Of all the local mountain bikers you might find at the Kamloops trailheads, Canadian cross-country legend Catharine Pendrel may just top the list for having the most diverse resume.
After a busy final racing season at the World Cup Circuit and her fourth Olympic Games last year, Pendrel announced she will be joining Cycling Canada as a national team coach this summer.
Pendrel said her schedule will look different as a coach than what she’s used to.
“I will travel less than as a racer but still a considerable amount, with about 12 weeks on the road between racing and training camps,” she said. “The counter is that when I am home, I have no ‘have to’ training so I can be more flexible to focus on family.”
And it’s the many relationships she’s forged within the cycling community that she said she looks forward to continuing in this next chapter of her career.
“Last year I was teammates with Peter Disera at the Olympics and this year I get to coach him, so that’s a fun partnership,” she said. “I am also working with some juniors and U23, so I’m really excited to help their development.”
After growing up in New Brunswick, Pendrel moved to Kamloops in 2006 with her husband Keith Wilson. The move was inspired by a teaching position for Wilson, who has coached Pendrel and other riders to podium finishes at all levels of cycling.
The couple found Kamloops’ burgeoning trail networks to be an ideal training ground. Pendrel said it was the perfect contrast to the years she spent in Victoria and New Brunswick, where trails were more technical with lots of roots and rocks.
“Kamloops has a ton of climbing and high-speed riding which helped me gain not only fitness, but a wide-ranging skill set,” Pendrel said. “The short winters with great access to skiing for training and then long warm summers are really nice from a training perspective, as I get variety but also great quality training conditions.”
Two years after moving to Kamloops, Pendrel competed in her first Olympics at the 2008 Beijing Games, where she landed herself fourth place.
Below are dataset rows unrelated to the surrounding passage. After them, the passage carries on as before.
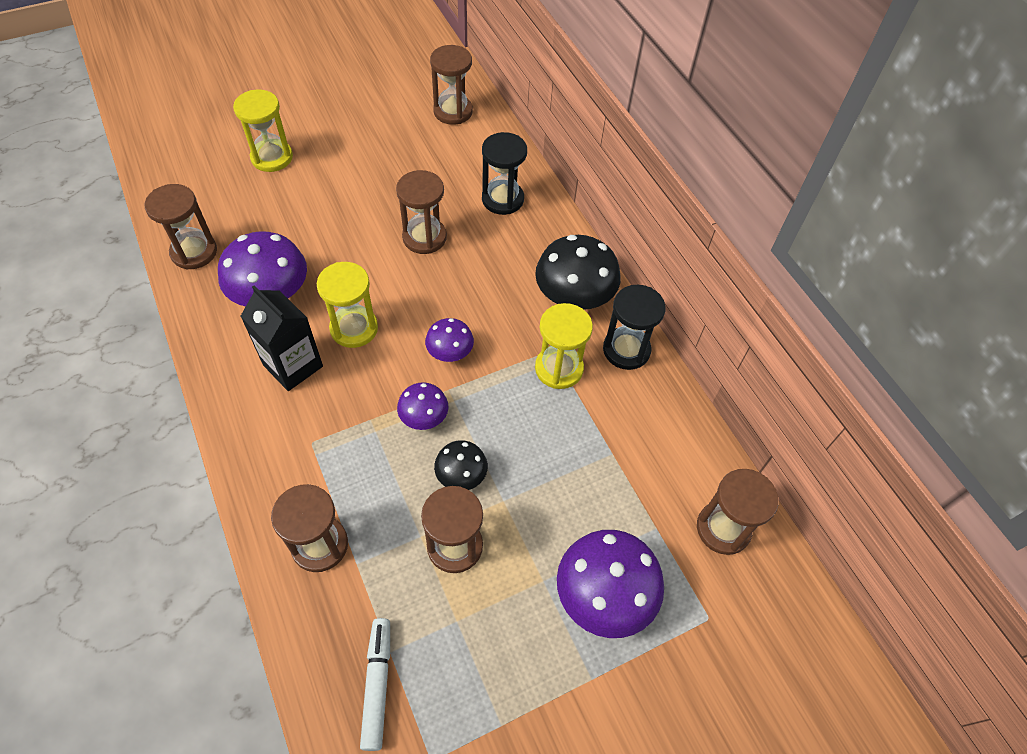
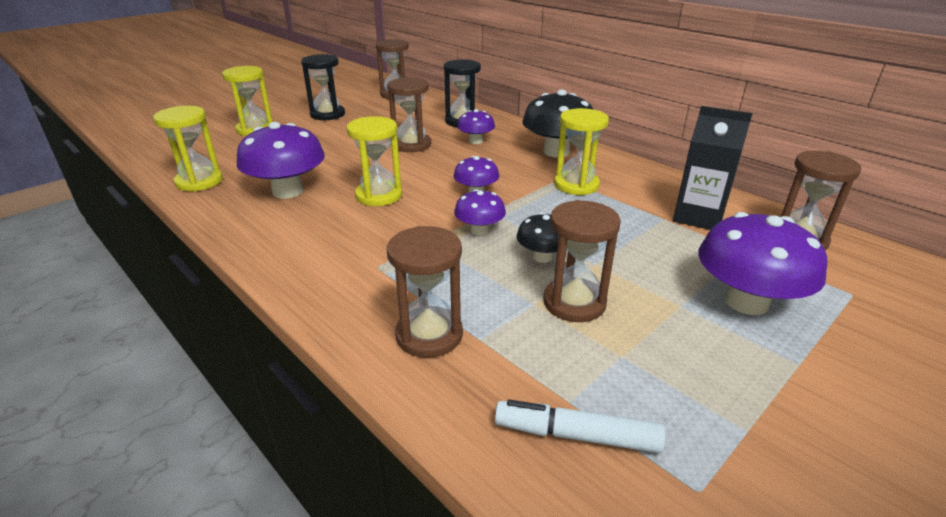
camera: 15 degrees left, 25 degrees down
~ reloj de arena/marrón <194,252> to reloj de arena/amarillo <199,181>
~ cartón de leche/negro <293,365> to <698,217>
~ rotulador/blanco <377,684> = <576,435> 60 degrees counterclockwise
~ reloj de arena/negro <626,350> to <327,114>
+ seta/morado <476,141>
She then returned in 2012, coming in ninth in London, and again in 2016 where she brought home a bronze medal for Canada — even after an early-race crash.
As her list of accolades grew, so did the riding community and trail offerings in Kamloops. Pendrel said she spends most of her leisure time in the saddle riding between the Kenna Cartwright and Pineview networks, just a quick pedal from home.
Pendrel had planned to retire from competition and start a family after what was to be her Olympic finale in 2020. But when COVID-19 delayed the games until the following year, she opted to tackle both new motherhood and a busy final year of racing head-on.
Sharing her journey on social media in 2021, just three months after the birth of her first child, Pendrel made international headlines with her return to racing and inspired athletes around the world to balance careers and family life.
Alongside her busy World Cup schedule, Pendrel has dabbled further off piste over the years with fat tire, backcountry and enduro events.
Although she didn’t take out a race license in 2022 so she could commit to her coaching transition, Pendrel isn’t done with racing completely. She said she would love to compete in stage races or local events in the future.